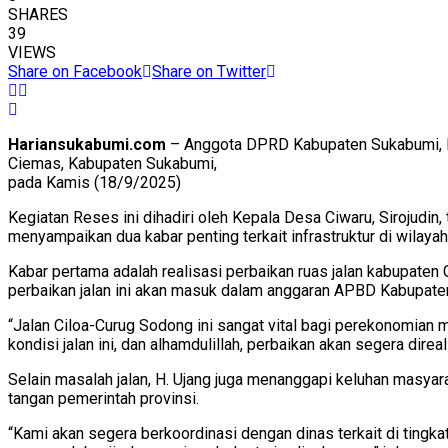
SHARES
39
VIEWS
Share on Facebook
Share on Twitter
Hariansukabumi.com
– Anggota DPRD Kabupaten Sukabumi, Fr
Ciemas, Kabupaten Sukabumi,
pada Kamis (18/9/2025)
Kegiatan Reses ini dihadiri oleh Kepala Desa Ciwaru, Sirojudi
menyampaikan dua kabar penting terkait infrastruktur di wilayah
Kabar pertama adalah realisasi perbaikan ruas jalan kabupat
perbaikan jalan ini akan masuk dalam anggaran APBD Kabupate
“Jalan Ciloa-Curug Sodong ini sangat vital bagi perekonomian
kondisi jalan ini, dan alhamdulillah, perbaikan akan segera direali
Selain masalah jalan, H. Ujang juga menanggapi keluhan masyar
tangan pemerintah provinsi.
“Kami akan segera berkoordinasi dengan dinas terkait di tingk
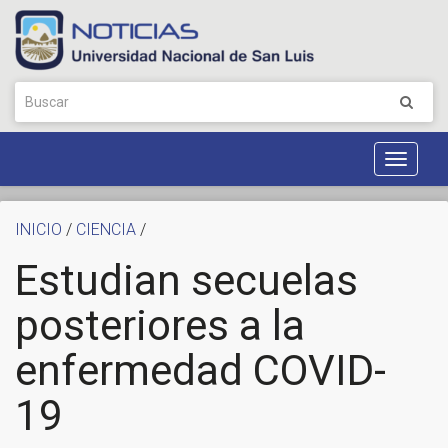
Toggle
Navigat
INICIO
/
CIENCIA
/
Estudian secuelas
posteriores a la
enfermedad COVID-
19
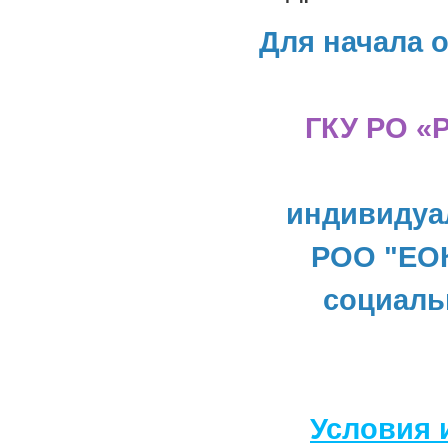
Для начала 
ГКУ РО «
индивидуа
РОО "ЕОК
социаль
Условия 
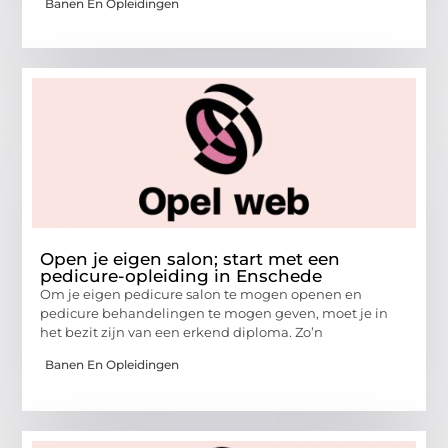
Banen En Opleidingen
Open je eigen salon; start met een
pedicure-opleiding in Enschede
Om je eigen pedicure salon te mogen openen en
pedicure behandelingen te mogen geven, moet je in
het bezit zijn van een erkend diploma. Zo’n
Banen En Opleidingen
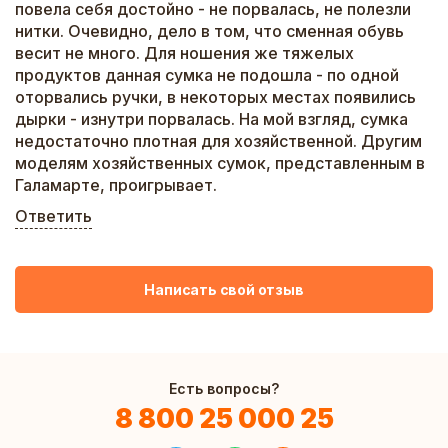
повела себя достойно - не порвалась, не полезли
нитки. Очевидно, дело в том, что сменная обувь
весит не много. Для ношения же тяжелых
продуктов данная сумка не подошла - по одной
оторвались ручки, в некоторых местах появились
дырки - изнутри порвалась. На мой взгляд, сумка
недостаточно плотная для хозяйственной. Другим
моделям хозяйственных сумок, представленным в
Галамарте, проигрывает.
Ответить
Написать свой отзыв
Есть вопросы?
8 800 25 000 25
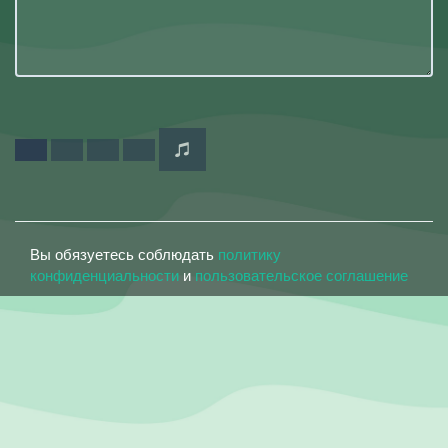
Вы обязуетесь соблюдать
политику
конфиденциальности
и
пользовательское соглашение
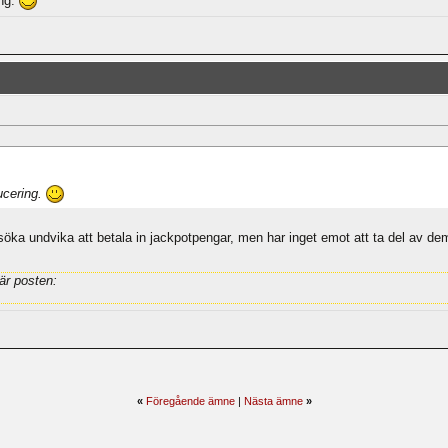
ing.
ucering.
rsöka undvika att betala in jackpotpengar, men har inget emot att ta del av de
är posten:
«
Föregående ämne
|
Nästa ämne
»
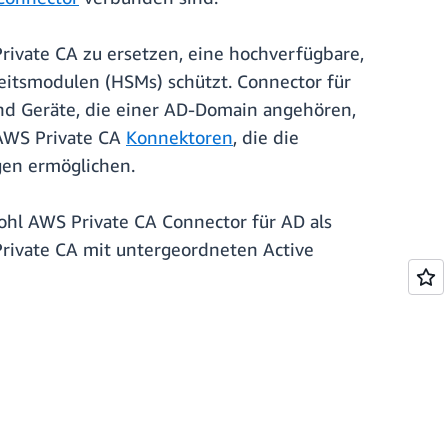
Private CA zu ersetzen, eine hochverfügbare,
heitsmodulen (HSMs) schützt. Connector für
und Geräte, die einer AD-Domain angehören,
 AWS Private CA
Konnektoren
, die die
gen ermöglichen.
ohl AWS Private CA Connector für AD als
rivate CA mit untergeordneten Active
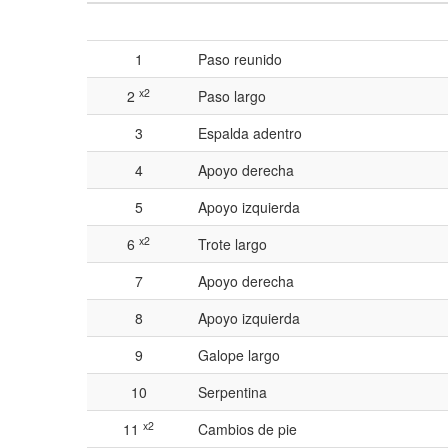
1
Paso reunido
x2
2
Paso largo
3
Espalda adentro
4
Apoyo derecha
5
Apoyo izquierda
x2
6
Trote largo
7
Apoyo derecha
8
Apoyo izquierda
9
Galope largo
10
Serpentina
x2
11
Cambios de pie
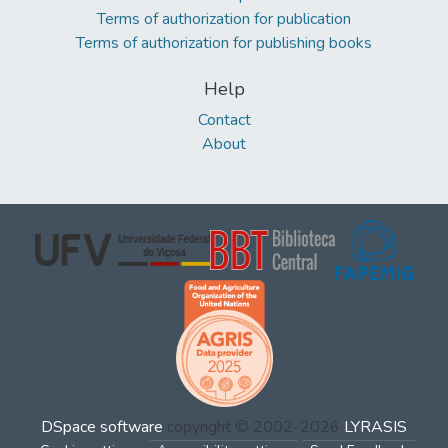
Terms of authorization for publication
Terms of authorization for publishing books
Help
Contact
About
DSpace software
copyright © 2002-2026
LYRASIS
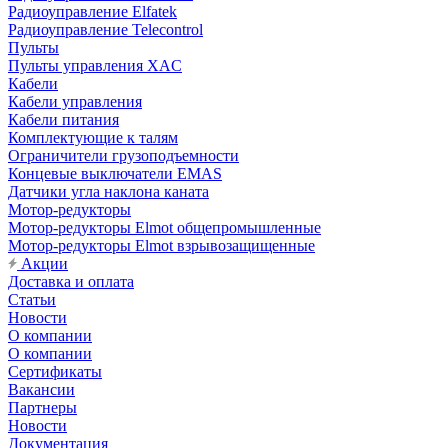
Радиоуправление Elfatek
Радиоуправление Telecontrol
Пульты
Пульты управления XAC
Кабели
Кабели управления
Кабели питания
Комплектующие к талям
Ограничители грузоподъемности
Концевые выключатели EMAS
Датчики угла наклона каната
Мотор-редукторы
Мотор-редукторы Elmot общепромышленные
Мотор-редукторы Elmot взрывозащищенные
Акции
Доставка и оплата
Статьи
Новости
О компании
О компании
Сертификаты
Вакансии
Партнеры
Новости
Документация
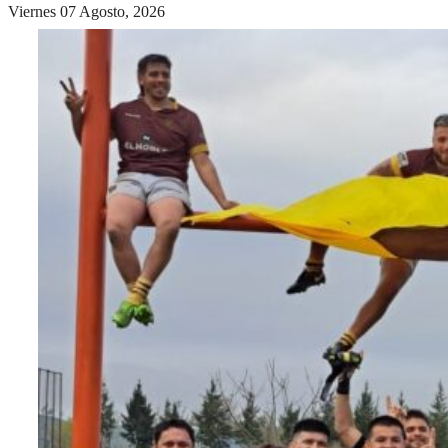
Viernes 07 Agosto, 2026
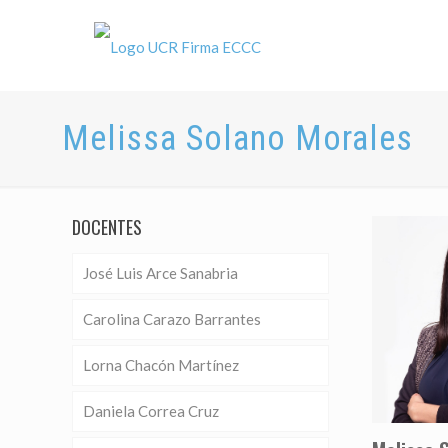
Melissa Solano Morales
DOCENTES
José Luis Arce Sanabria
Carolina Carazo Barrantes
Lorna Chacón Martínez
Daniela Correa Cruz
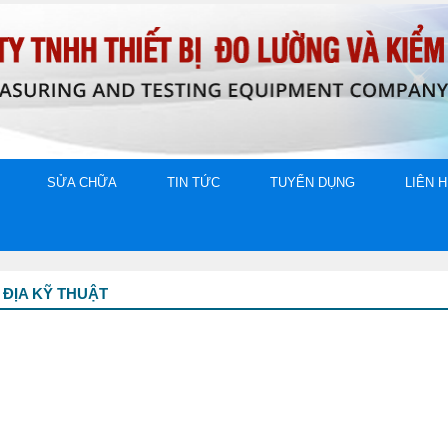
SỬA CHỮA
TIN TỨC
TUYỂN DỤNG
LIÊN 
 ĐỊA KỸ THUẬT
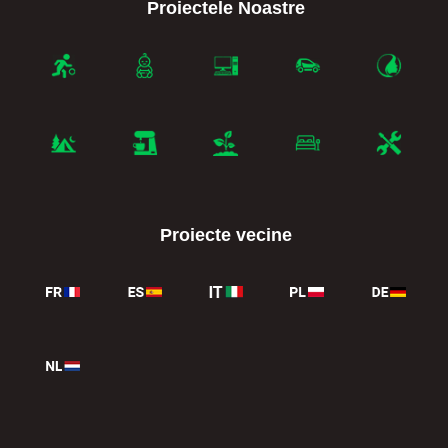
Proiectele Noastre
Proiecte vecine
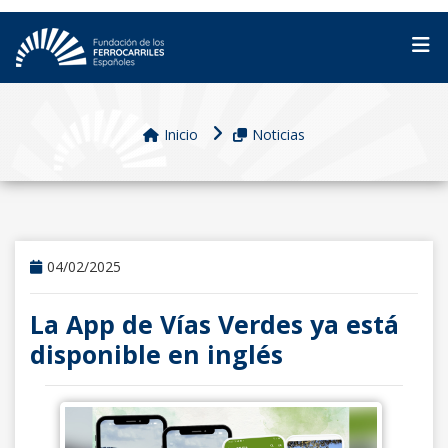
Inicio
Noticias
04/02/2025
La App de Vías Verdes ya está
disponible en inglés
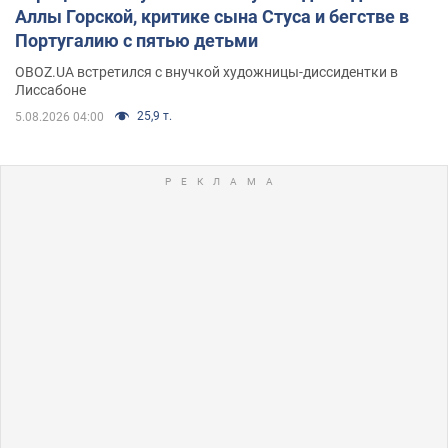
Аллы Горской, критике сына Стуса и бегстве в
Португалию с пятью детьми
OBOZ.UA встретился с внучкой художницы-диссидентки в
Лиссабоне
25,9 т.
5.08.2026 04:00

**Directive:**
Extract every line of text from the material above, word for word and in its original order, leaving out the pictures.

**Result of the task:**
SHARES
39
VIEWS
Share on Facebook
Share on Twitter
Hariansukabumi.com
– Anggota DPRD Kabupaten Sukabumi, Fr
Ciemas, Kabupaten Sukabumi,
pada Kamis (18/9/2025)
Kegiatan Reses ini dihadiri oleh Kepala Desa Ciwaru, Sirojudi
menyampaikan dua kabar penting terkait infrastruktur di wilayah
Kabar pertama adalah realisasi perbaikan ruas jalan kabupat
perbaikan jalan ini akan masuk dalam anggaran APBD Kabupate
“Jalan Ciloa-Curug Sodong ini sangat vital bagi perekonomian
kondisi jalan ini, dan alhamdulillah, perbaikan akan segera direali
Selain masalah jalan, H. Ujang juga menanggapi keluhan masyar
tangan pemerintah provinsi.
“Kami akan segera berkoordinasi dengan dinas terkait di tingk
Toggle
Navigat
INICIO
/
CIENCIA
/
Estudian secuelas
posteriores a la
enfermedad COVID-
19
Для начала 
ГКУ РО «
индивидуа
РОО "ЕОК
социаль
Условия 
Banen En Opleidingen
Open je eigen salon; start met een
pedicure-opleiding in Enschede
Om je eigen pedicure salon te mogen openen en
pedicure behandelingen te mogen geven, moet je in
het bezit zijn van een erkend diploma. Zo’n
Banen En Opleidingen
повела себя достойно - не порвалась, не полезли
нитки. Очевидно, дело в том, что сменная обувь
весит не много. Для ношения же тяжелых
продуктов данная сумка не подошла - по одной
оторвались ручки, в некоторых местах появились
дырки - изнутри порвалась. На мой взгляд, сумка
недостаточно плотная для хозяйственной. Другим
моделям хозяйственных сумок, представленным в
Галамарте, проигрывает.
Ответить
Написать свой отзыв
Есть вопросы?
8 800 25 000 25
Вы обязуетесь соблюдать
политику
конфиденциальности
и
пользовательское соглашение
ing.
ucering.
rsöka undvika att betala in jackpotpengar, men har inget emot att ta del av de
är posten:
«
Föregående ämne
|
Nästa ämne
»
Private CA zu ersetzen, eine hochverfügbare,
heitsmodulen (HSMs) schützt. Connector für
und Geräte, die einer AD-Domain angehören,
 AWS Private CA
Konnektoren
, die die
gen ermöglichen.
ohl AWS Private CA Connector für AD als
rivate CA mit untergeordneten Active
1
Paso reunido
x2
2
Paso largo
3
Espalda adentro
4
Apoyo derecha
5
Apoyo izquierda
x2
6
Trote largo
7
Apoyo derecha
8
Apoyo izquierda
9
Galope largo
10
Serpentina
x2
11
Cambios de pie
Terms of authorization for publication
Terms of authorization for publishing books
Help
Contact
About
DSpace software
copyright © 2002-2026
LYRASIS
Радиоуправление Elfatek
Радиоуправление Telecontrol
Пульты
Пульты управления XAC
Кабели
Кабели управления
Кабели питания
Комплектующие к талям
Ограничители грузоподъемности
Концевые выключатели EMAS
Датчики угла наклона каната
Мотор-редукторы
Мотор-редукторы Elmot общепромышленные
Мотор-редукторы Elmot взрывозащищенные
Акции
Доставка и оплата
Статьи
Новости
О компании
О компании
Сертификаты
Вакансии
Партнеры
Новости
Документация
Viernes 07 Agosto, 2026
Melissa Solano Morales
DOCENTES
José Luis Arce Sanabria
Carolina Carazo Barrantes
Lorna Chacón Martínez
Daniela Correa Cruz
SỬA CHỮA
TIN TỨC
TUYỂN DỤNG
LIÊN 
 ĐỊA KỸ THUẬT
Proiectele Noastre
Proiecte vecine
Inicio
Noticias
04/02/2025
La App de Vías Verdes ya está
disponible en inglés
Аллы Горской, критике сына Стуса и бегстве в
Португалию с пятью детьми
OBOZ.UA встретился с внучкой художницы-диссидентки в
Лиссабоне
25,9 т.
5.08.2026 04:00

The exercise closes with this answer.